One at a time, the sea swallowed his lies, the tide taking them away where they couldn’t hurt me any longer.

I stood there, waiting to feel lighter, happier.

It didn’t happen.

The waves tickled my feet, soaking the bottom of my jeans.

Something brushed against my toes, and I jumped back. One of the notes had made its way back to me. I scooped up the soggy paper, wondering if it was a sign. Peeling the edges apart, I held it up, squinting to see which one it was.

I love you.
The words covered the page.

He’d said he’d never stop.

So why did it hurt so bad?

I dropped the page. The sand or the sea—either one could have it. I wasn’t fighting for it anymore.

 

 

THE BARTENDER WAS
my new best friend. I frowned. Well, after Rue. And Theo. My third best-est friend. Because she kept pouring me these great margaritas.
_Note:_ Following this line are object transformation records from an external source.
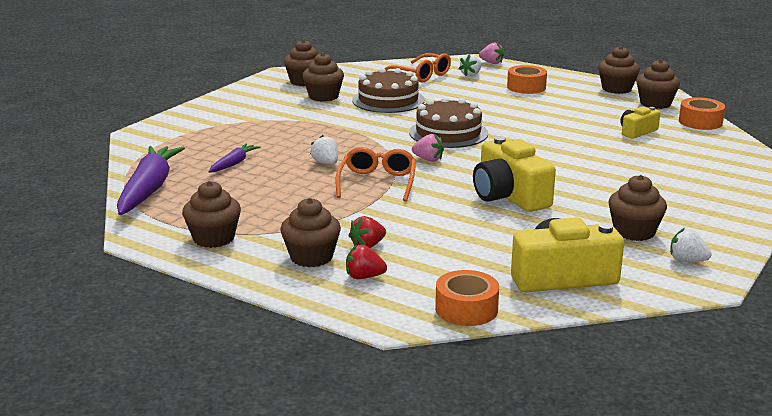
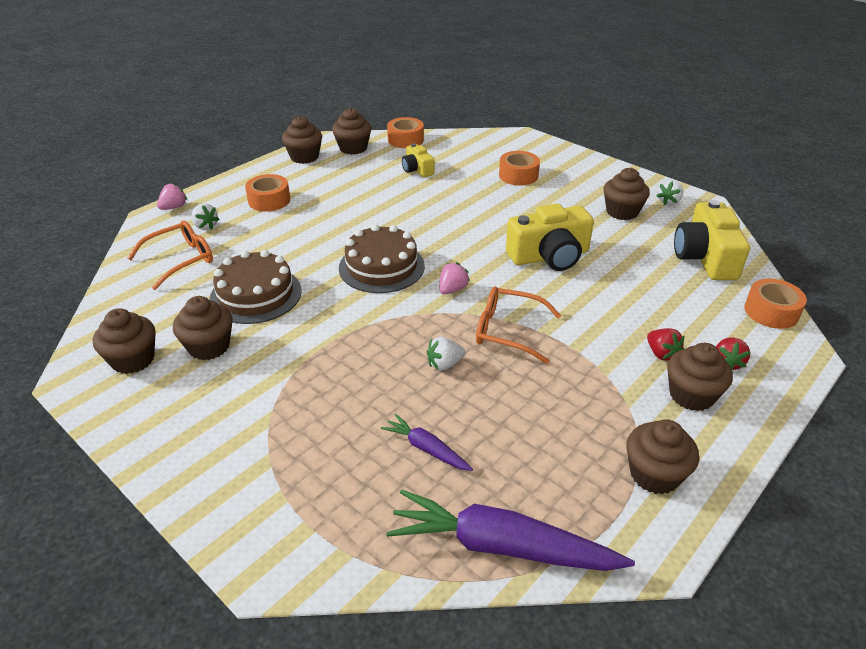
camera: 80 degrees left, 15 degrees up
none -> orange tape [499,151,540,186]

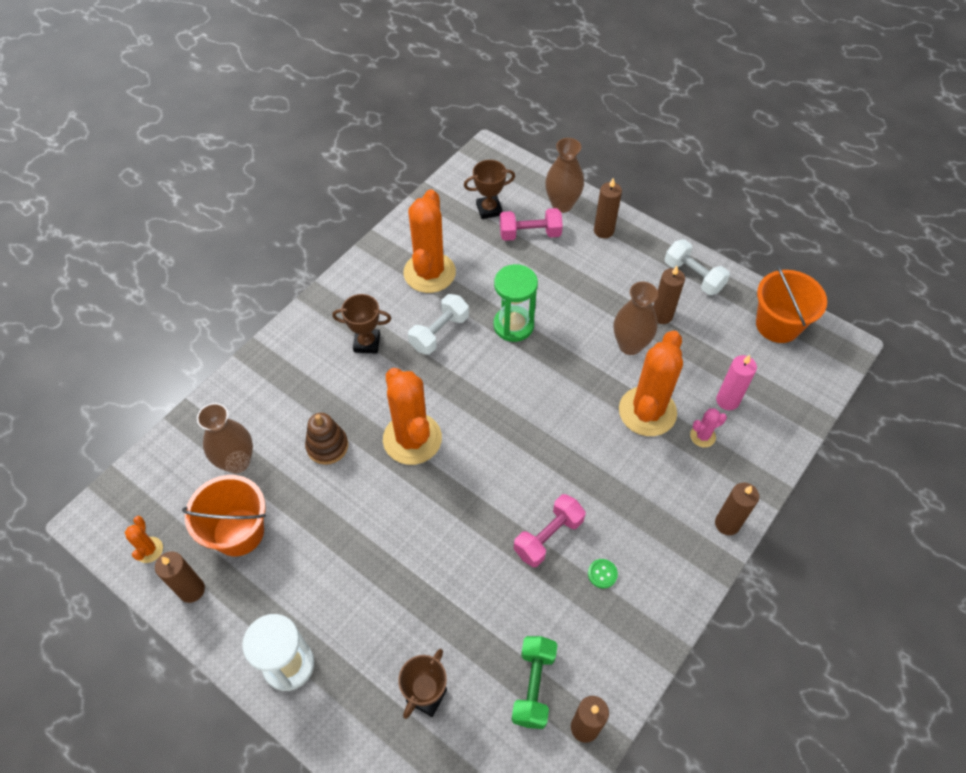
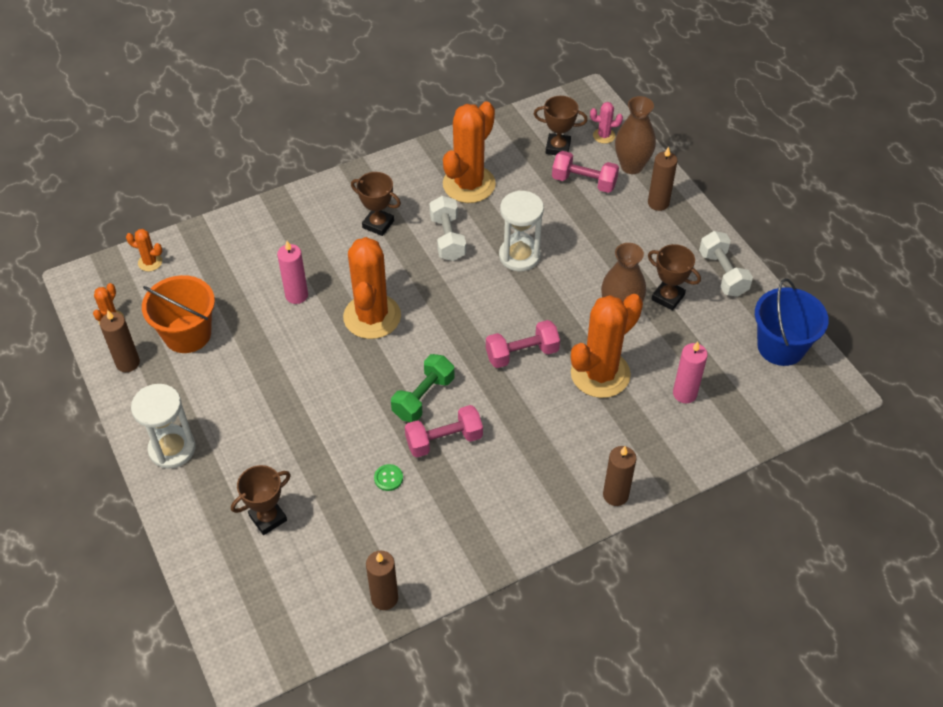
camera: 25 degrees right, 5 degrees down
brown vase [197,403,253,474] -> none
brown stacking toy [305,413,348,465] -> pink candle [277,241,308,304]
white dumbbell [408,294,469,355] -> white dumbbell turned 75 degrees counterclockwise [429,196,466,261]
green hourglass [493,264,538,342] -> white hourglass [499,190,544,271]
green dumbbell [511,636,557,729] -> green dumbbell moved to [391,354,454,422]
green button [588,559,618,589] -> green button moved to [374,464,403,491]
brown candle [653,266,685,324] -> brown trophy [648,244,701,311]
pink cactus [690,408,727,447] -> pink cactus moved to [590,102,623,144]
orange bucket [756,265,827,343] -> blue bucket [755,278,829,366]
none -> orange cactus [126,229,162,272]
none -> pink dumbbell [486,320,560,368]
I normally hated margaritas.

But Alison? My third best-est friend? She made some
damn
good ones. And there were so many flavors! Lime was okay. Mango was better. Watermelon wasn’t that great, but I drank it anyway because I didn’t want to hurt its feelings. I was almost finished with blood orange and it might have been my favorite, but I still had two flavors to go, so who knew?

The only thing I needed to decide on was whether pink lemonade or pineapple was next.

Wasn’t pineapple supposed to make cum taste sweeter?

Wait—that only worked if the guy drank it. Right?

I couldn’t remember now.

And it was fucking glorious.

Alison was my new third best-est friend and blood orange margaritas were the shit.

Best. Night. Ever.

I swung my head around when I heard the stool next to me being slid across the terracotta-tiled floor and almost lost my balance.

But Nick caught me.

Niiiiiiick. He looked nice tonight. Tight, dark shirt. Fitted khakis. I could kind of see the outline of his bulge against the fabric.

It wasn’t bad.

West had a nice bulge too.

I wrinkled my forehead. No. I shook my head.
No.

Not thinking about him tonight.

Hey! Nick was here. Maybe he could drink the pineapple margarita and help me remember. I could get the pink lemonade one then.